Japanese Carmakers Face Tough Times in the US
DETROIT
THE heat is on.
Under mounting pressure at home and abroad, Japanese automakers are finding two decades of steady growth could come to a screeching halt.
Their latest setback came when the United States Commerce Department ruled Tuesday that Mazda and Toyota have been "dumping" minivans on the American market - that is, selling them here for less than it costs to build them back in Japan - in an effort to take market share away from the Big Three.
"We are mystified at the Department's reasoning," a Mazda news release said.
The US International Trade Commission has 45 days to decide whether to uphold its earlier, preliminary ruling that this dumping injures or threatens injury to the US minivan producers. If so, punitive tariffs will be imposed.
On top of that, Washington rulemakers may reclassify all import minivans and sport-utility vehicles as trucks, making them subject to a 25 percent duty rather than the 2.5 percent passenger-car rate.
The Japanese have already begun to see an erosion of their share of the combined US new car and light truck market. For the first four months of the year, that share slipped to 24.35 percent from 25.19 percent in 1991.
In the first four months of this year, sales of the Honda Accord, the bestselling car in the country in 1990 and 1991, fell nearly 10 percent to 119,029. Sales of the No. 2 car, the Ford Taurus, rose nearly 11 percent to 111,049. If the trend continues, the Taurus may outpace the Accord this year.
"A lot of Honda dealers will tell you they're not hurting. Believe me, they are," says Earl Mecham, general manager of Bryant Honda in Covina, Calif.
The situation could get even worse if federal lawmakers pass any of several protectionist bills now under debate. Last week, Rep. Dan Rostenkowski (D) of Illinois introduced a bill that would not only limit Japanese auto imports, but also restrict production at Japanese assembly plants in the US.
This bill was an underlying theme at an automotive summit Monday in suburban Chicago that brought together the chief executives of America's Big Three and Japan's five largest carmakers. It was their first face-to-face meeting since President Bush's trade mission to Tokyo in January. At that contentious session, the Japanese announced plans to boost imports of US-made cars to 19,700 units a year - barely 1 percent of their market - and buy $19 billion worth of US-made auto parts a year by 1994.
While there was no rancor at the latest session, there was also no breakthrough in efforts to narrow the vast automotive trade gap, which accounts for about two-thirds of the overall US-Japan trade deficit. The executives simply agreed to form several "working groups" to develop specific solutions aimed at increasing Japanese purchases of American cars and car parts.

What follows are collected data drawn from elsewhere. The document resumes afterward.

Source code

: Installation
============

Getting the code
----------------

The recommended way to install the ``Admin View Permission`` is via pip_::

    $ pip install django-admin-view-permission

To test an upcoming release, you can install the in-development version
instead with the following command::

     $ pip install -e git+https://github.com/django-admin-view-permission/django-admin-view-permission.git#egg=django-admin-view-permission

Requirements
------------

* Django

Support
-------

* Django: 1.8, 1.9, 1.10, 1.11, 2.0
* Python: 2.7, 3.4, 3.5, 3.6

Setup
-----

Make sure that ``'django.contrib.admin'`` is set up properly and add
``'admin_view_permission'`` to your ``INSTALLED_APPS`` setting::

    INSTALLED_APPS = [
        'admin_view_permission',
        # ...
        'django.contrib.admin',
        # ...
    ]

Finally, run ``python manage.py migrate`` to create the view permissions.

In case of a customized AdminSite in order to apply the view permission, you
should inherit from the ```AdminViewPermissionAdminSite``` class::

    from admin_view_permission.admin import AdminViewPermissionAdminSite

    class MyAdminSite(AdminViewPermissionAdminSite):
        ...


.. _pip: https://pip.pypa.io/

As if the pressures in the US weren't enough, Japanese carmakers are facing a sales slump at home after nearly a decade of explosive growth. At least four of that country's nine automakers face losses this year, including Nissan, Mazda, Fuji, and Isuzu.
Compounding the problem is the rising cost of capital. During the 1980s, Japanese carmakers could borrow money at as little as 1 or 2 percent interest, fueling their aggressive growth. Capital costs now are roughly on par with those in the US.
"I don't think any company can continue to spend money" as freely as they did in the '80s, says Richard Recchia, executive vice president of Mitsubishi Motor Sales of America. "There's going to have to be a slowing down in product cycles."
Where the Japanese now update products, on average, every four years, that will likely slow to five or even six years.
That will ease some of the pressure on the Big Three, who are already scoring with some better, well-received products such as the Ford Taurus and the Pontiac Grand Am, recently named a "Best Buy" by Consumer Reports magazine.